Etanol yang Jadi Campuran BBM, Apakah Kena Cukai?

Pemerintah dikabarkan akan mewajibkan penggunaan etanol sebagai campuran dalam Bahan Bakar Minyak (BBM) sebesar 10% (E10). Rencana tersebut diungkapkan oleh Menteri Energi dan Sumber Daya Mineral (ESDM), Bahlil Lahadalia.
Kebijakan ini kemudian memicu perdebatan. Banyak pihak mempertanyakan hal tersebut dengan berbagai alasan. Apalagi, sebelumnya dikabarkan Pertamina juga telah mencampurkan etanol pada BBM jenis Pertamax Green 95 sebesar 5%.
Etanol Barang Kena Cukai
Namun, tahukah kamu bahwa etanol atau senyawa etil alkohol (etanol) merupakan salah satu barang kena cukai? Hal tersebut diatur dalam Peraturan Menteri Keuangan (PMK) Nomor 160 Tahun 2023.
Adapun cukai merupakan pungutan yang dilakukan pemerintah terhadap barang-barang dengan karakteristik tertentu. Pelunasannya dilakukan dengan mengajukan permohonan penyediaan pita cukai ke Direktorat Jenderal Bea dan Cukai (DJBC).
Merujuk pada beleid ini, etanol merupakan senyawa organik dengan rumus kimia C₂H₅OH, dihasilkan melalui proses peragian maupun penyulingan, berupa cairan jernih dan tidak berwarna.
Aturan tersebut tidak hanya mengatur pengenaan cukai atas etanol, tetapi juga atas Minuman Mengandung Etil Alkohol (MMEA) dan Konsentrat Mengandung Etil Alkohol (KMEA).
Alasan Pengenaan Cukai
Menurut Direktorat Jenderal Bea dan Cukai, serta sebagaimana diatur dalam Undang-Undang tentang Cukai, suatu barang ditetapkan sebagai barang kena cukai karena memiliki karakteristik tertentu. Beberapa di antaranya yaitu:
- Perlu dilakukan pengendalian konsumsi
- Peredarannya perlu diawasi
- Menimbulkan dampak negatif bagi masyarakat atau lingkungan
- Perlu dilakukan pungutan demi keadilan dan keseimbangan
Berdasarkan hal tersebut, pemerintah telah menetapkan sejumlah barang sebagai barang kena cukai. Selain etanol, MMEA, dan KMEA, beberapa jenis Barang Kena Cukai (BKC) lainnya adalah hasil tembakau, hasil pengolahan tembakau lainnya (HPTL), serta minuman berpemanis dalam kemasan (MBDK).
Tarif Cukai Etanol
Besaran tarif cukai etanol yang ditetapkan dalam PMK 160/2023 berlaku sama, baik untuk produksi dalam negeri maupun impor, yaitu sebesar Rp20.000 per liter.

Kutipan Data =>
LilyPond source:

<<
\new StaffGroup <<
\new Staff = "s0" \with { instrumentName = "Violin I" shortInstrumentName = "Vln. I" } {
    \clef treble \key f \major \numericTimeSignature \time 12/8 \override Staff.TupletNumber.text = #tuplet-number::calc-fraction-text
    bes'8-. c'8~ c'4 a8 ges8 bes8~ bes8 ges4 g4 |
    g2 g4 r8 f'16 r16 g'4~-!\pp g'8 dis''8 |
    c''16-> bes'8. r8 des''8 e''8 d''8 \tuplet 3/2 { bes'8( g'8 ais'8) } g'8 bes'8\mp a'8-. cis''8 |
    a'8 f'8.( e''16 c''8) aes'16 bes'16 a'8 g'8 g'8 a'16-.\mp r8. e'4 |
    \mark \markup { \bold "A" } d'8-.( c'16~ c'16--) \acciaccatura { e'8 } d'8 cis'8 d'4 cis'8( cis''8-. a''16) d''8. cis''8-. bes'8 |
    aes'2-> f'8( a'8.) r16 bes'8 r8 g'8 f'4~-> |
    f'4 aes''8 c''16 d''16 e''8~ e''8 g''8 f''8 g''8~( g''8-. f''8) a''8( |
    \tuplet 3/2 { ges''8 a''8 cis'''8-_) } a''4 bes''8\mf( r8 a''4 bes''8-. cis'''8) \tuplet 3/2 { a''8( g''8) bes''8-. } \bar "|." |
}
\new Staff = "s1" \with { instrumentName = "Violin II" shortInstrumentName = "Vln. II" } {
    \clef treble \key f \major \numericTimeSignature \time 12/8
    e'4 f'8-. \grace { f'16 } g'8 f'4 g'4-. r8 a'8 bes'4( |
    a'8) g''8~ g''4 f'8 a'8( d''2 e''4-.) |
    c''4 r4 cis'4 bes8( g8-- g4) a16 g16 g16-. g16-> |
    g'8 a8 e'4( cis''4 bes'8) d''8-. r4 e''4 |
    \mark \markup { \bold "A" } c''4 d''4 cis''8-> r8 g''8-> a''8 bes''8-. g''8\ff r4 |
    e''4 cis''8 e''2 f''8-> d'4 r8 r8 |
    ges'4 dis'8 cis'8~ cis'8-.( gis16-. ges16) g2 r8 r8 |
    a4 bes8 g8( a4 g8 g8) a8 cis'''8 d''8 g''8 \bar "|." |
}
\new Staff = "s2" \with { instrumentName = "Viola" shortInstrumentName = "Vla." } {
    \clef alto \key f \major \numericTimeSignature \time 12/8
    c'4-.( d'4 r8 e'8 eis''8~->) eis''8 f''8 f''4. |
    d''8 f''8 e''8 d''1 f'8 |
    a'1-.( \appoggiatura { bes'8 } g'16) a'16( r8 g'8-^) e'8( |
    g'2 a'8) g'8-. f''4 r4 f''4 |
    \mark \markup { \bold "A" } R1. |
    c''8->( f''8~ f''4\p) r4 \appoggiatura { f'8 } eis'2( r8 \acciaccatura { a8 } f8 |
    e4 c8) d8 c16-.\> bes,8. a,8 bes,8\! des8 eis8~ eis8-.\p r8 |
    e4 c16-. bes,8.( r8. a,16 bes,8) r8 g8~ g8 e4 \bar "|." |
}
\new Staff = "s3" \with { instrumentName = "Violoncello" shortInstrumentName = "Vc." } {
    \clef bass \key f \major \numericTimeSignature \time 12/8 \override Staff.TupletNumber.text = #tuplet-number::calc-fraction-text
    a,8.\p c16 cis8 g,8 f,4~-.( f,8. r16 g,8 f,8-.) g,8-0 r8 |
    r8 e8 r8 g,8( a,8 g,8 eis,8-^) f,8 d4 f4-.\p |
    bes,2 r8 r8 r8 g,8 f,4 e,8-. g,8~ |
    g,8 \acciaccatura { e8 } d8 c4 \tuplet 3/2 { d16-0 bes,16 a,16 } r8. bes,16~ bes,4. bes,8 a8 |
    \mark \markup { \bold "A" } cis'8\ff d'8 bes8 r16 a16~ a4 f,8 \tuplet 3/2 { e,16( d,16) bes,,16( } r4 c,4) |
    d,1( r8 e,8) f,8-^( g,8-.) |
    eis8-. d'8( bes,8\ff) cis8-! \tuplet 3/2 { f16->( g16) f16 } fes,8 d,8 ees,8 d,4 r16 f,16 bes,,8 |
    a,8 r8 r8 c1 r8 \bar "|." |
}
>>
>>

Soal Singkat 1 =>
Jawablah pertanyaan berikut berdasarkan artikel tentang cukai etanol.
(a) Berapa persen etanol yang rencananya diwajibkan sebagai campuran BBM?
(b) Peraturan apa yang menetapkan etanol sebagai barang kena cukai?
(c) Berapa tarif cukai etanol per liter?
Soal Singkat 2 => Lanjutkan artikel tentang cukai etanol setelah kalimat terakhirnya.

Jawaban Tertulis 1 =>
(a) 10% (E10).
(b) Peraturan Menteri Keuangan (PMK) Nomor 160 Tahun 2023.
(c) Rp20.000 per liter, baik untuk produksi dalam negeri maupun impor.

Jawaban Tertulis 2 =>
Satuan volume ini ditentukan berdasarkan pengukuran pada suhu 20 derajat Celsius.
Tarief Cukai MMEA:
Kadar etanol |
Tarif Cukai |
|
Produksi Dalam Negeri |
Produksi Luar Negeri |
|
5% |
Rp16.500/ liter |
Rp16.500/liter |
>5%≤20% |
Rp42.500/liter |
Rp53.000/liter |
>20%≤50% |
Rp101.000/liter |
Rp152.000/liter |
Tarif Cukai KMEA:
Jenis Konsentrat |
Tarif Cukai |
|
Produksi Dalam Negeri |
Produksi Luar Negeri |
|
Cairan |
Rp228.000/ liter |
Rp228.000/ liter |
Padatan |
Rp1.000/liter |
Rp1.000/liter |
Besaran cukai etanol ini berbeda dengan cukai MMEA dan KMEA. Untuk MMEA, tarifnya ditetapkan berdasarkan kadar etil alkohol dan tempat produksinya. Sementara untuk KMEA, tarif cukainya ditetapkan berdasarkan jenis konsentrat dan tempat produksinya.
Pembebasan Cukai Etanol
Sebetulnya, dalam aturan tersebut tidak dijelaskan secara tegas apakah etanol yang dijadikan campuran BBM juga termasuk dalam kelompok barang kena cukai.
Namun, mengutip Bisnis.com, pada Mei 2025 lalu Kementerian Energi dan Sumber Daya Mineral (ESDM) mengusulkan agar pemerintah membebaskan cukai etanol fuel grade yang digunakan sebagai campuran BBM.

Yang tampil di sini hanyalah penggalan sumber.